SERIOUS ERROR Queue Manager (Queue Manager ) Fri Jul 16 16:02:02 2010
[OM 10272] BACKTRACE:
/opt/scalix/lib/libom_er.so(er_add_backtrace+0xb5)[0xf7f98b25]
/opt/scalix/lib/libom_er.so[0xf7f98e13]
/opt/scalix/lib/libom_er.so(er_DumpProcAndExit+0x1f)[0xf7f98f9f]
[0xffffe500]
/opt/scalix/lib/libom_ql.so[0xf7f40a9f]
/opt/scalix/lib/libom_ql.so(ql_AddMsgToMemList+0x87)[0xf7f40baa]
queue.manager[0x804a567]
queue.manager[0x805171c]
queue.manager[0x804bc95]
queue.manager[0x804d601]
queue.manager[0x804de84]
/lib/libc.so.6(__libc_start_main+0xdc)[0x27cdec]
queue.manager[0x8049c71]

Anybody else seen anything like this?

We did have an issue with Swap but that has been resolved and still the problem continues?

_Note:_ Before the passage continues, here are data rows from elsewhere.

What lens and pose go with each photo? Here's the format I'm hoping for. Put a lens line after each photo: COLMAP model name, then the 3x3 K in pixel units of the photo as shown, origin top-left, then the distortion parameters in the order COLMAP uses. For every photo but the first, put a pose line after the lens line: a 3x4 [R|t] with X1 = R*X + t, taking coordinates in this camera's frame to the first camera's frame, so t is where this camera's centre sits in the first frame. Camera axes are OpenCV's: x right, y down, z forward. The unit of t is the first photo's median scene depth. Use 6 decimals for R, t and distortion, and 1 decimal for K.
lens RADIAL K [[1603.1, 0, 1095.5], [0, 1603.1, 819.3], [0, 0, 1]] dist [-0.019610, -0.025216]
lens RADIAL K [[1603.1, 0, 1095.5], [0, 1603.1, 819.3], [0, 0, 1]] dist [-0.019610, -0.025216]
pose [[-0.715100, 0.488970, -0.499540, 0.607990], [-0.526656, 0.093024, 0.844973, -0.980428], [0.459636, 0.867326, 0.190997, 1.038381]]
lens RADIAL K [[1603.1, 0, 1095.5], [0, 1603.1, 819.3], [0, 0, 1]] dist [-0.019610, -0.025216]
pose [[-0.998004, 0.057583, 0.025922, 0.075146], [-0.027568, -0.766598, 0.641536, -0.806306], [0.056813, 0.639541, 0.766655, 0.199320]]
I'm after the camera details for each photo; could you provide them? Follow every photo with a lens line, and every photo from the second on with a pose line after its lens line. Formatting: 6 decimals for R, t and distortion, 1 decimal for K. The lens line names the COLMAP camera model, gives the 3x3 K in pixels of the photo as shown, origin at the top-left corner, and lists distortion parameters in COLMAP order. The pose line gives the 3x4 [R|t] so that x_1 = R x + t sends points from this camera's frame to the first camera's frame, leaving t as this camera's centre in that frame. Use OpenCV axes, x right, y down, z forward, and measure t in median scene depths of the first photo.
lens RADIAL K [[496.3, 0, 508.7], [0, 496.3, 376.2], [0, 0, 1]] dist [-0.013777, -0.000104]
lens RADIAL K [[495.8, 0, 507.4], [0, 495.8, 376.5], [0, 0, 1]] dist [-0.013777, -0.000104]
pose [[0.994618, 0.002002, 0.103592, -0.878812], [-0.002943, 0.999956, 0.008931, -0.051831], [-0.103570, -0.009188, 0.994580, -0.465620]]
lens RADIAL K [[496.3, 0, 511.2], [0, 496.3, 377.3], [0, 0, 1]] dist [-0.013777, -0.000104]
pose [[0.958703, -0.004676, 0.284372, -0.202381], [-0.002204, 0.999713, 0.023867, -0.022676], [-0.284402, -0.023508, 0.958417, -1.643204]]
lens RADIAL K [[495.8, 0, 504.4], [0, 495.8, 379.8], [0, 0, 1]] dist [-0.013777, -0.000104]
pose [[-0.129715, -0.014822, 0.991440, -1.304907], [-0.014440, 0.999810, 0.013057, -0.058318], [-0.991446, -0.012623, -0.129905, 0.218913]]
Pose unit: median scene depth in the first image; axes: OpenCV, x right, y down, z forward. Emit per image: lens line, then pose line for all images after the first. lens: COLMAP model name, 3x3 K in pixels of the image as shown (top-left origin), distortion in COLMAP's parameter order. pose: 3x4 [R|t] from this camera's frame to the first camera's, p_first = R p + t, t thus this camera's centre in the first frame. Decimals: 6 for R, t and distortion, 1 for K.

Scalix is 11.4.5 and running on RedHat 5.

Re: Queue Manager aborting every 12 hours or more

Posted: Mon Aug 09, 2010 8:37 am
by BaldBoy
I'd suggest to upgrade to 11.4.6

Re: Queue Manager aborting every 12 hours or more

Posted: Tue Aug 10, 2010 7:40 pm
by deyjvu
We ended up building a whole new server and installed 11.4.6 onto that, problem went away!!

We are pretty sure it was the resources on the old server just 'running out' basically.

We wont mention the fact we lost a disk on the new system on the first day due to hardware issues and did not have a backup of the new system... it was due to start an hour after the disk failed :-(.